A post-mortem investigation was performed 6 hours later because the woman had no relevant prior medical history. Many causes of death were ruled out by blood toxicology, and she was eventually diagnosed with “hyponatremia as a result of acute water intoxication.”

There was also research done on ultra-distance triathletes. An Ironman triathlon in New Zealand attracted 605 of the 660 participants. Before the race, they were weighed and their blood plasma sodium levels were measured. Only 330 of the race finalists’ lab results were available after the study’s conclusion.

Of these 330, 58 (18%) were hyponatremia (low sodium levels); but only 18 received medical attention; 11 of these 18 were severely hyponatremic, and 7 of these 11 had symptoms of severe hyponatremia.
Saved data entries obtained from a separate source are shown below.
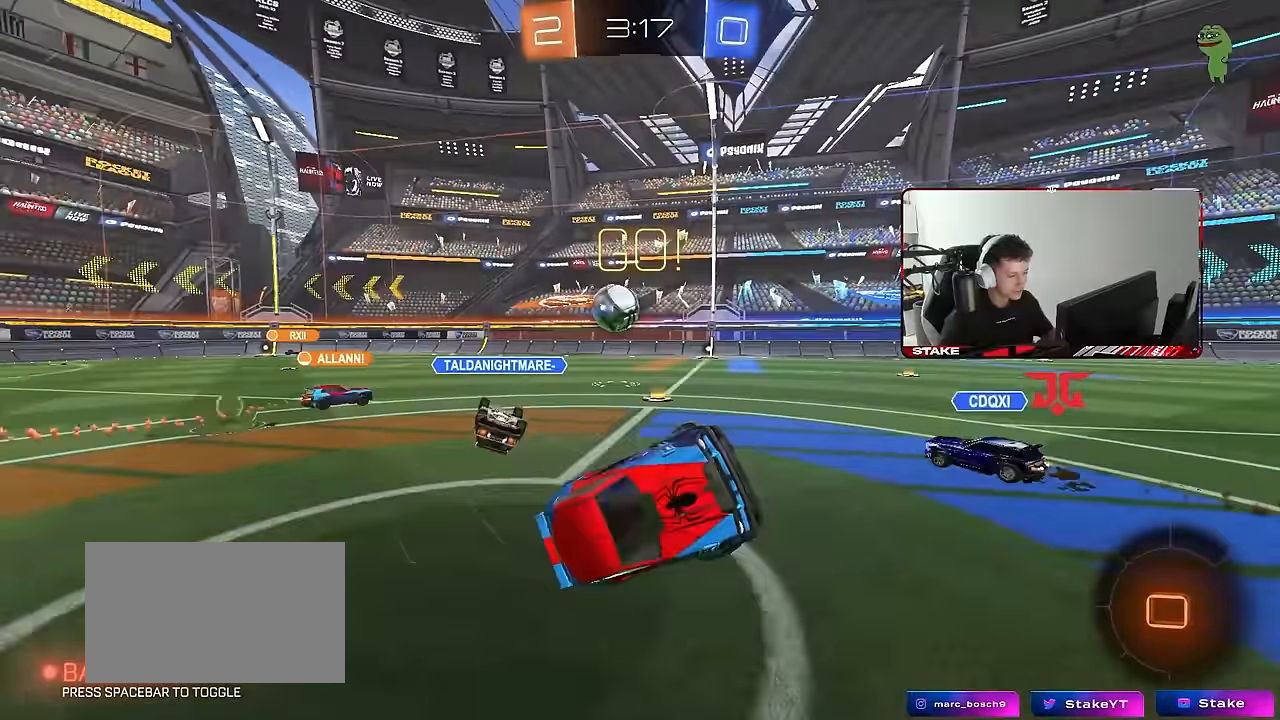
{"keys": ["d", "w"], "mouse": [], "events": [[133, "shift", "up"], [183, "a", "up"], [233, "d", "down"]]}
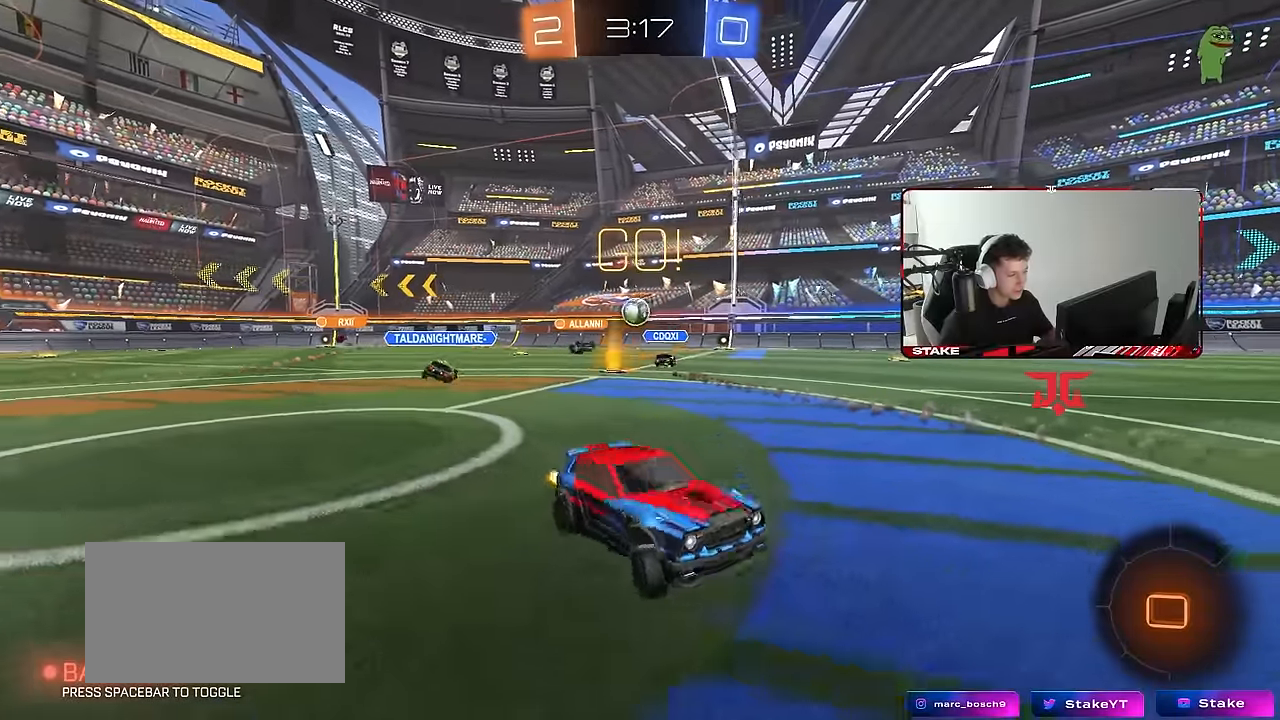
{"keys": ["d", "w"], "mouse": [], "events": []}
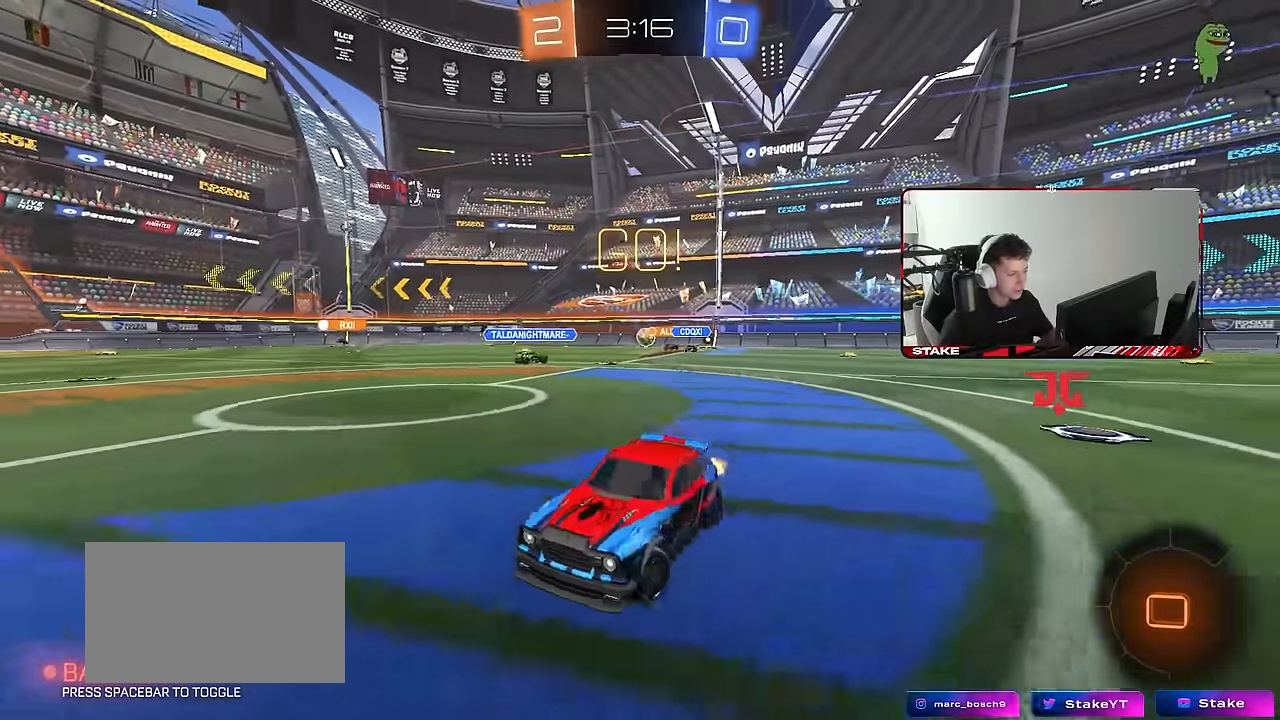
{"keys": ["w"], "mouse": [], "events": [[133, "d", "up"], [133, "space", "down"], [317, "space", "up"], [350, "d", "down"], [500, "d", "up"]]}
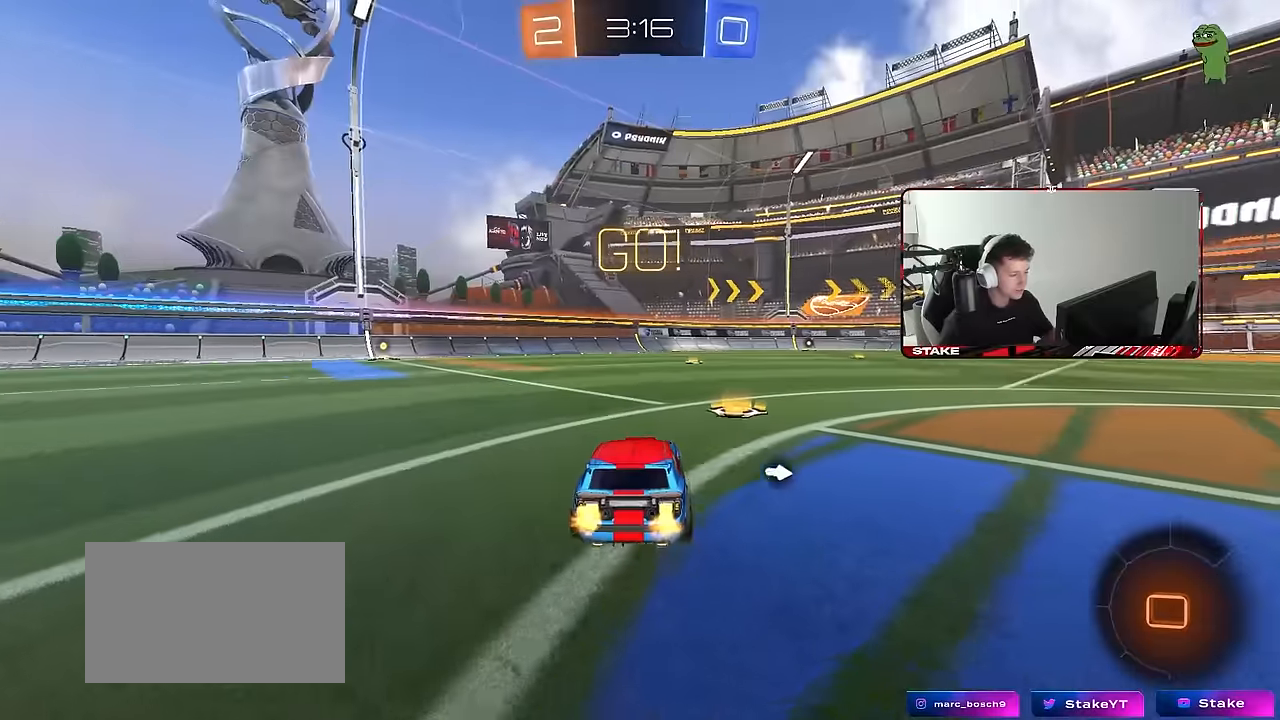
{"keys": ["d", "w"], "mouse": ["left", "right"], "events": [[183, "a", "down"], [233, "mouse_left", "down"], [467, "a", "up"], [467, "d", "down"], [467, "mouse_right", "down"]]}
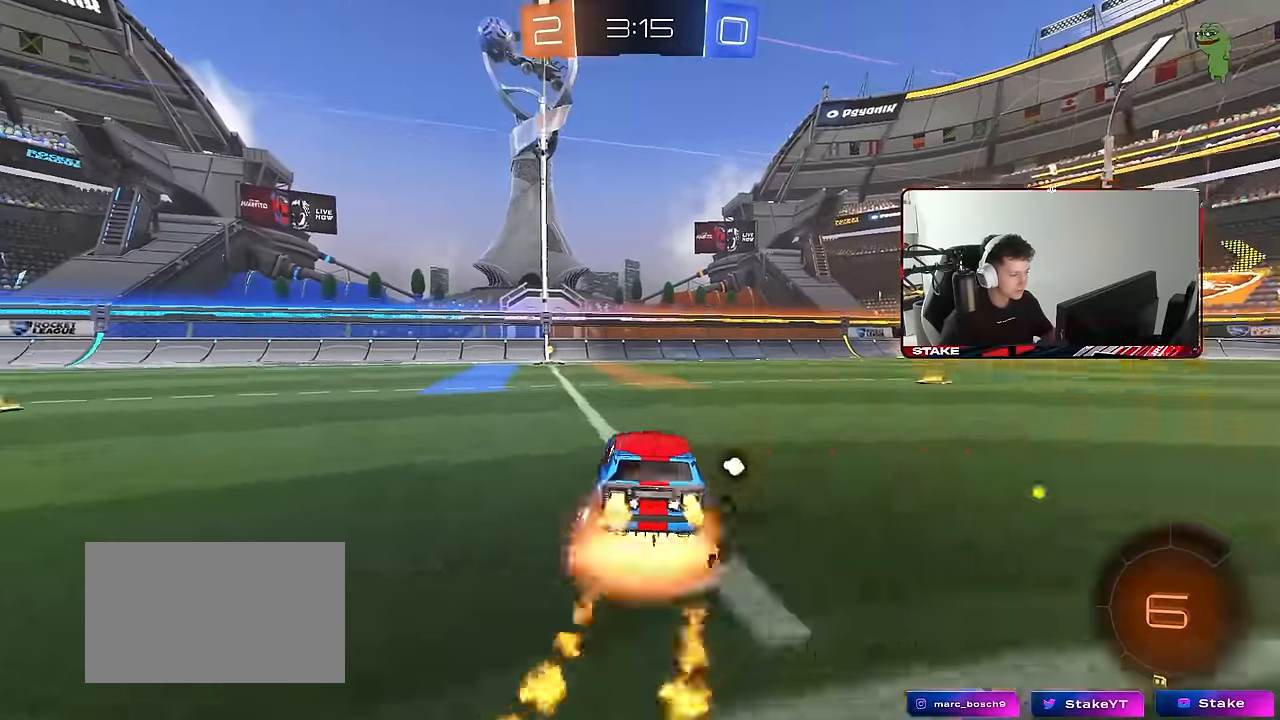
{"keys": ["a", "shift"], "mouse": [], "events": [[67, "a", "down"], [67, "d", "up"], [67, "mouse_right", "up"], [67, "shift", "down"], [100, "mouse_right", "down"], [150, "s", "down"], [150, "w", "up"], [250, "mouse_right", "up"], [300, "space", "down"], [350, "mouse_left", "up"], [433, "space", "up"], [483, "s", "up"]]}
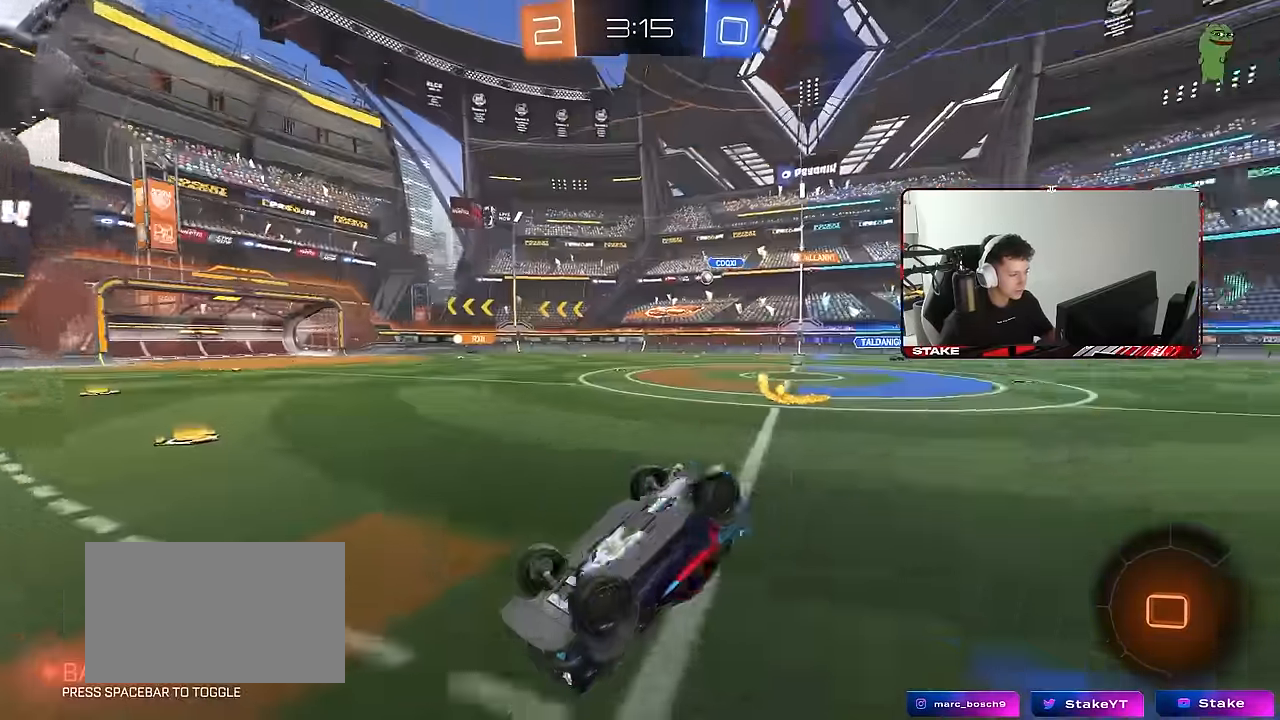
{"keys": [], "mouse": [], "events": [[117, "s", "down"], [317, "shift", "up"], [350, "a", "up"], [350, "d", "down"], [350, "s", "up"], [500, "d", "up"]]}
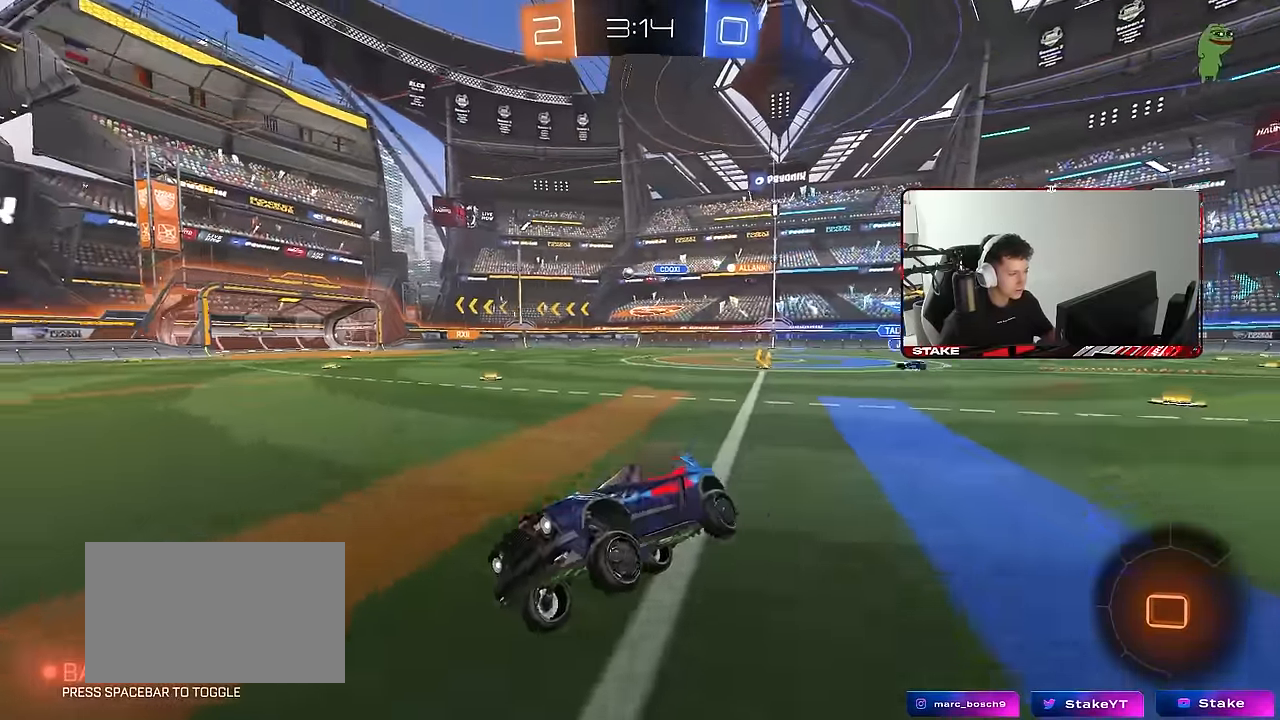
{"keys": ["d", "shift", "w"], "mouse": [], "events": [[50, "w", "down"], [100, "d", "down"], [417, "shift", "down"]]}
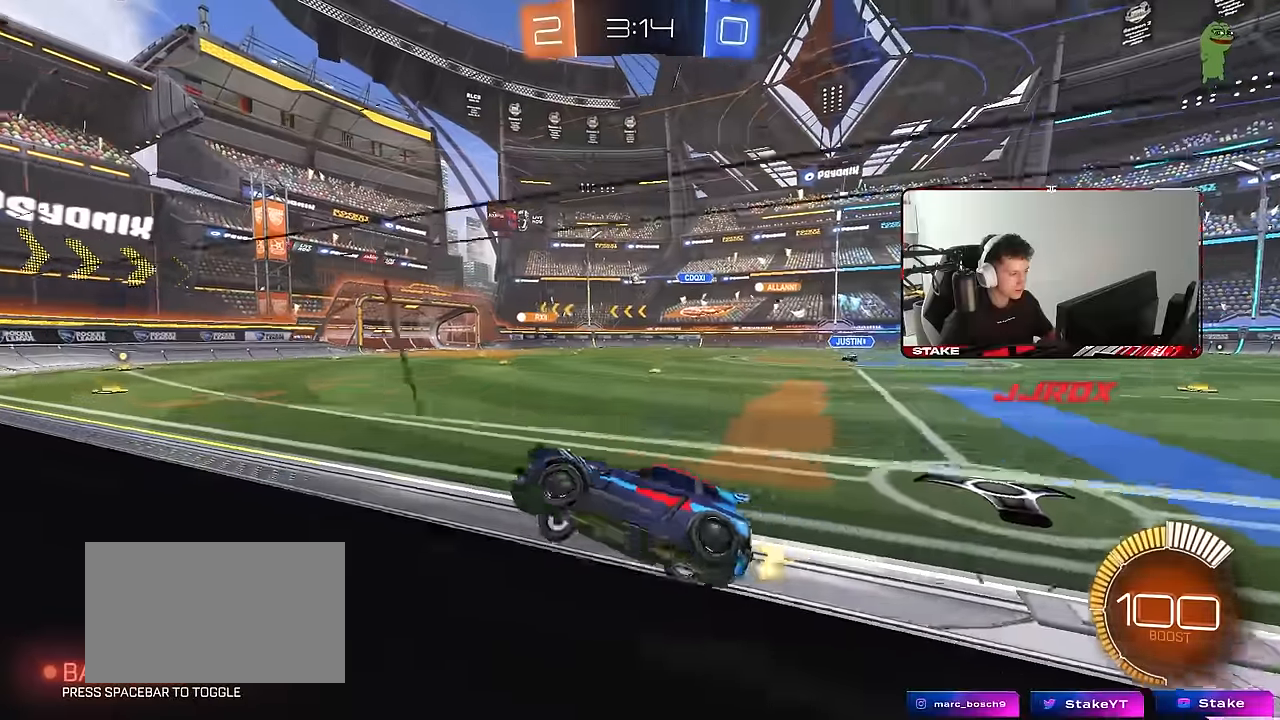
{"keys": ["d", "w"], "mouse": [], "events": [[17, "shift", "up"]]}
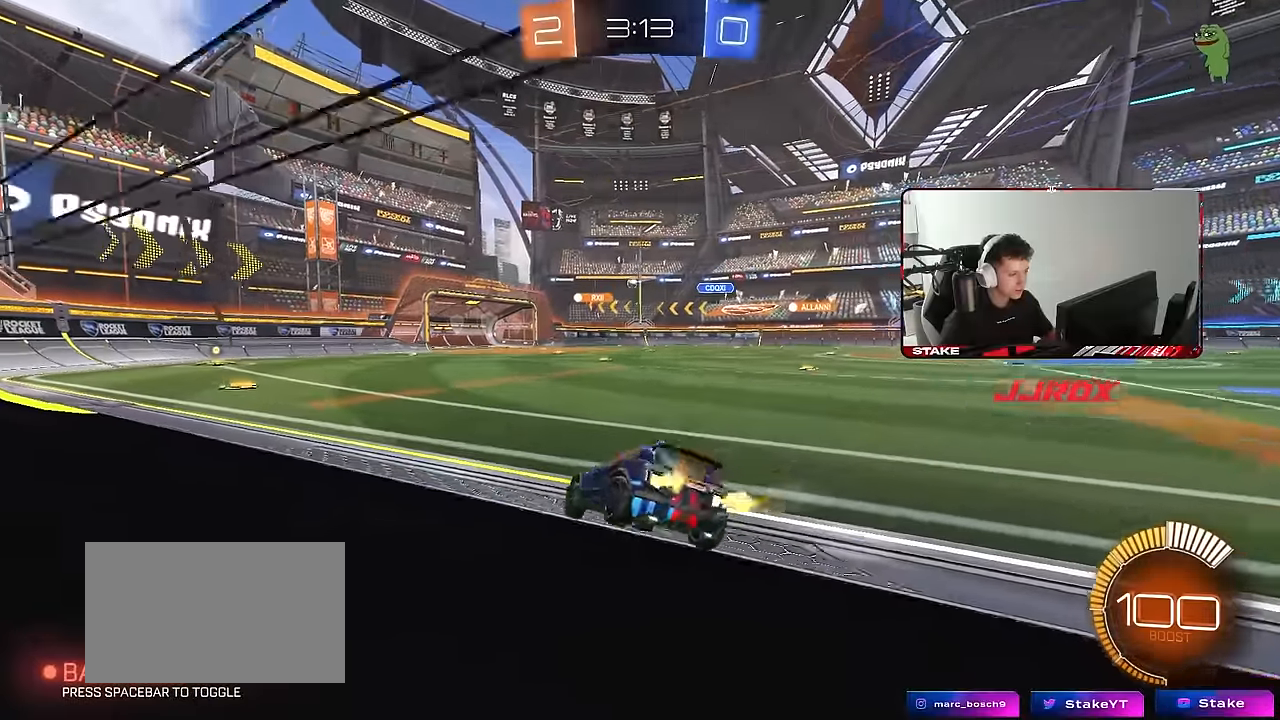
{"keys": ["w"], "mouse": [], "events": [[367, "d", "up"]]}
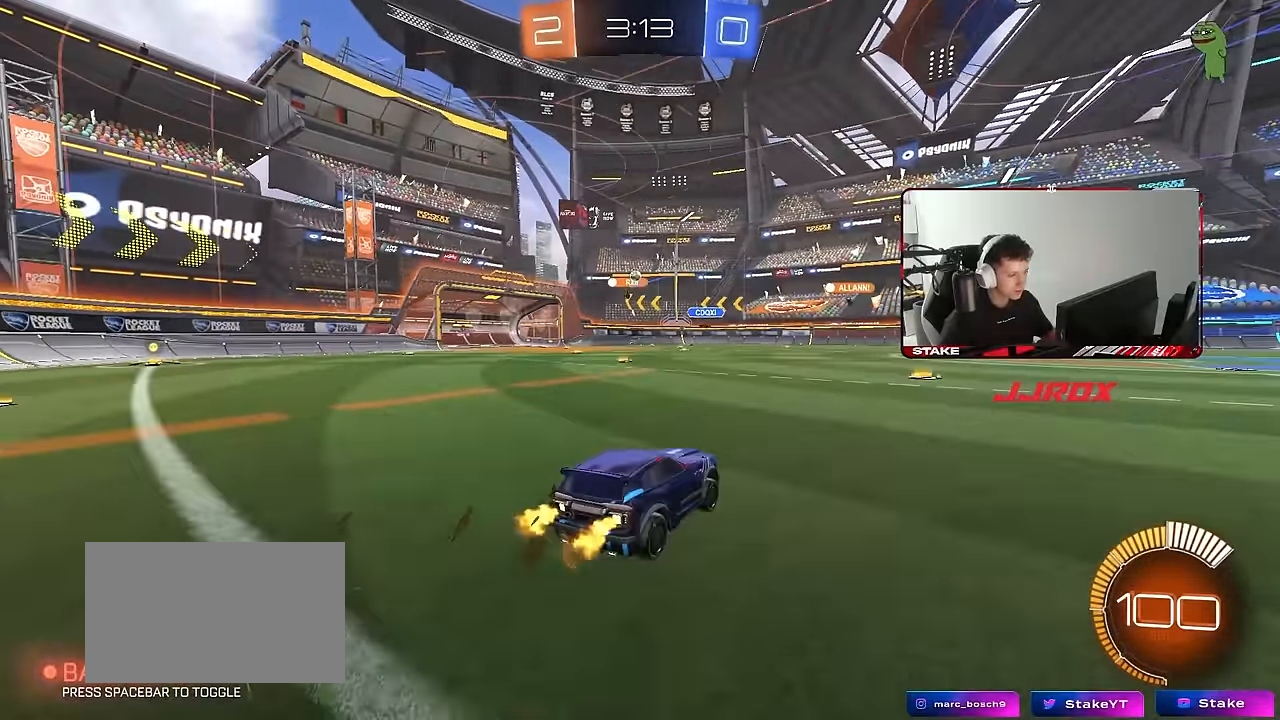
{"keys": ["a", "w"], "mouse": [], "events": [[233, "a", "down"]]}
The study concluded that while hyponatremia is a common finding in distance athletes. In the case of 73% of the severe hyponatremic athletes studied, the cause was fluid overload.

There are many other cases – but the answer is clear and concrete: you should not drink too much water.

Why does it happen?

To understand that, you need to know how your body handles water, salt, and waste materials.

Normally your kidneys act as “filters” of waste material. Your kidney arteries carry your blood to your kidneys. As it passes through the kidneys, excess fluid and waste material are removed by small units called nephrons. What your body still needs is reabsorbed into the bloodstream; the rest is sent to the ureters to be eliminated in the urine.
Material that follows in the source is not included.